TASK DESCRIPTION:
Your output should be an exact copy of the records, with no pictures in it.

RECORDS FOR PROCESSING:
*-*-*

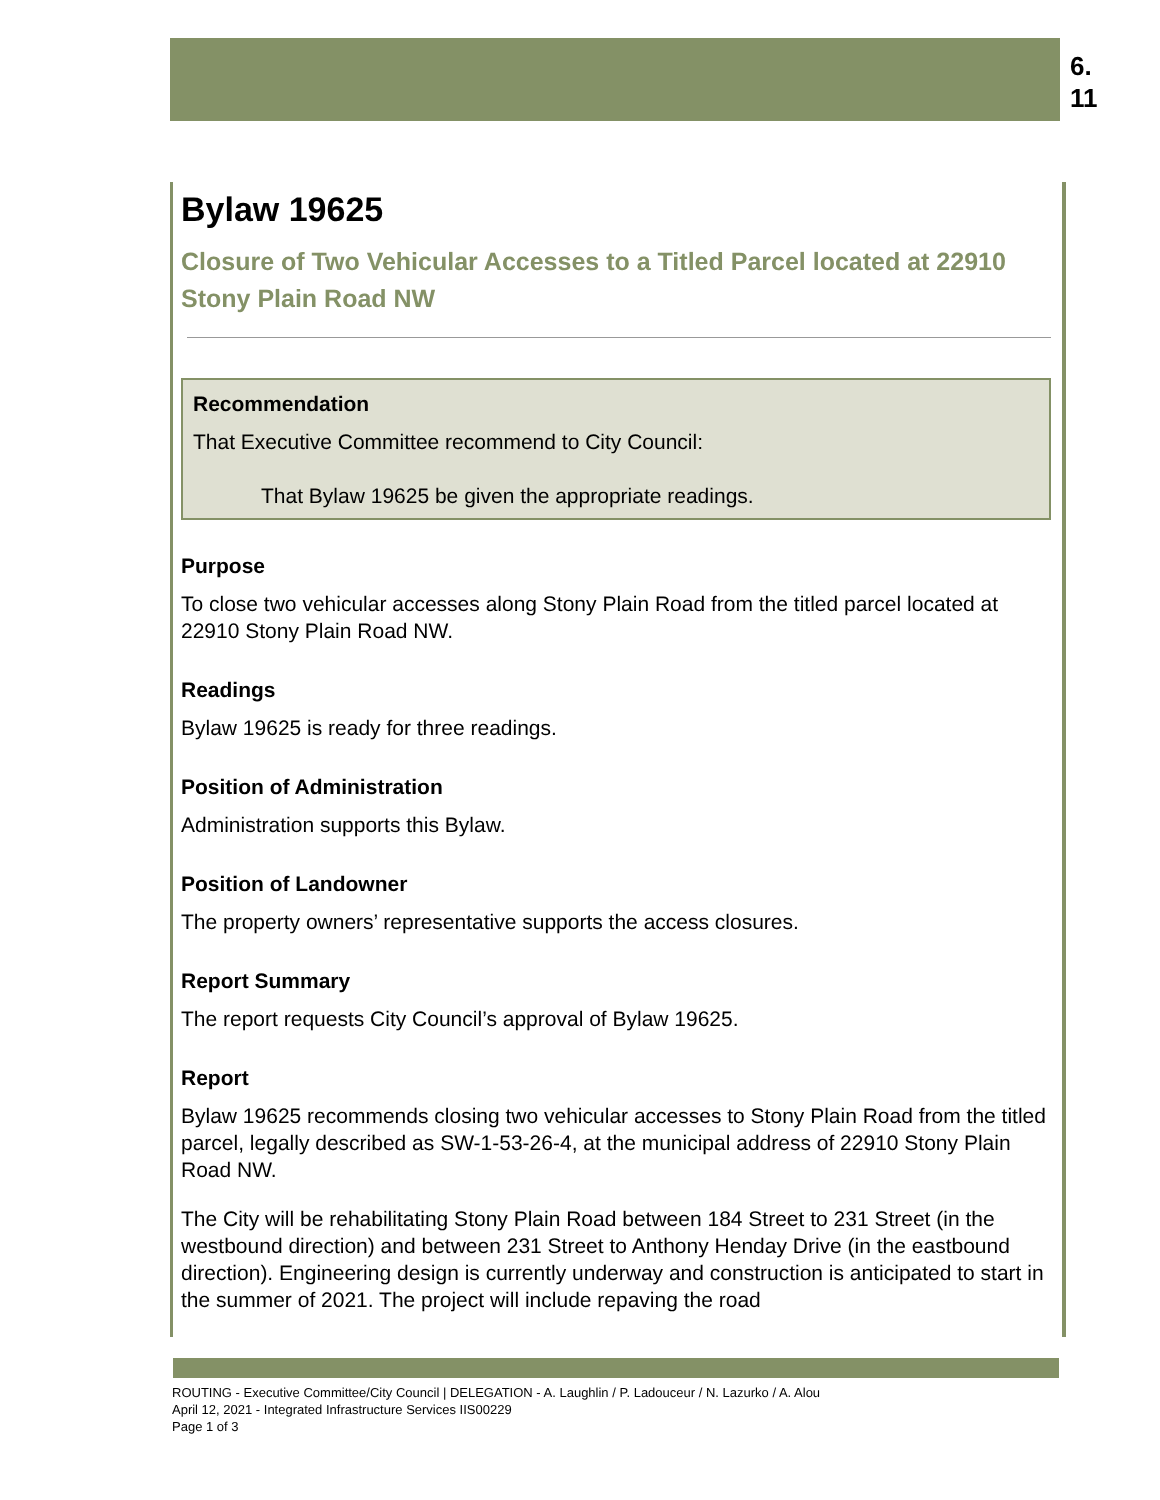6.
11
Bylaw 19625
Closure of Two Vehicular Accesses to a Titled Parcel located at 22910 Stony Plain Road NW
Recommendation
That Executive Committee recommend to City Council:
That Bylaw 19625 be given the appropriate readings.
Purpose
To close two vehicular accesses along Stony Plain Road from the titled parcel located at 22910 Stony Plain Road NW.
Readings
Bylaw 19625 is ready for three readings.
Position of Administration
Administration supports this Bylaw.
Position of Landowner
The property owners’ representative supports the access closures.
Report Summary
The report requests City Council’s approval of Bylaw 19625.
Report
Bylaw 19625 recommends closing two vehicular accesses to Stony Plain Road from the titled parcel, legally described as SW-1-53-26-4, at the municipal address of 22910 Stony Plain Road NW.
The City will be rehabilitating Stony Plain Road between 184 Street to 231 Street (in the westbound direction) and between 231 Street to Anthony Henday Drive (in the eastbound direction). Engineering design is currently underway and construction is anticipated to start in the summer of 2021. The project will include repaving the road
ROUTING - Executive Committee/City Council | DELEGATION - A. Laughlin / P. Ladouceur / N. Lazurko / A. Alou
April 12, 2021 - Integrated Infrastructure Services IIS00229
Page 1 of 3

*-*-*

EXERCISE OUTPUT:
6.
11
Bylaw 19625
Closure of Two Vehicular Accesses to a Titled Parcel located at 22910 Stony Plain Road NW
Recommendation
That Executive Committee recommend to City Council:
That Bylaw 19625 be given the appropriate readings.
Purpose
To close two vehicular accesses along Stony Plain Road from the titled parcel located at 22910 Stony Plain Road NW.
Readings
Bylaw 19625 is ready for three readings.
Position of Administration
Administration supports this Bylaw.
Position of Landowner
The property owners’ representative supports the access closures.
Report Summary
The report requests City Council’s approval of Bylaw 19625.
Report
Bylaw 19625 recommends closing two vehicular accesses to Stony Plain Road from the titled parcel, legally described as SW-1-53-26-4, at the municipal address of 22910 Stony Plain Road NW.
The City will be rehabilitating Stony Plain Road between 184 Street to 231 Street (in the westbound direction) and between 231 Street to Anthony Henday Drive (in the eastbound direction). Engineering design is currently underway and construction is anticipated to start in the summer of 2021. The project will include repaving the road
ROUTING - Executive Committee/City Council | DELEGATION - A. Laughlin / P. Ladouceur / N. Lazurko / A. Alou
April 12, 2021 - Integrated Infrastructure Services IIS00229
Page 1 of 3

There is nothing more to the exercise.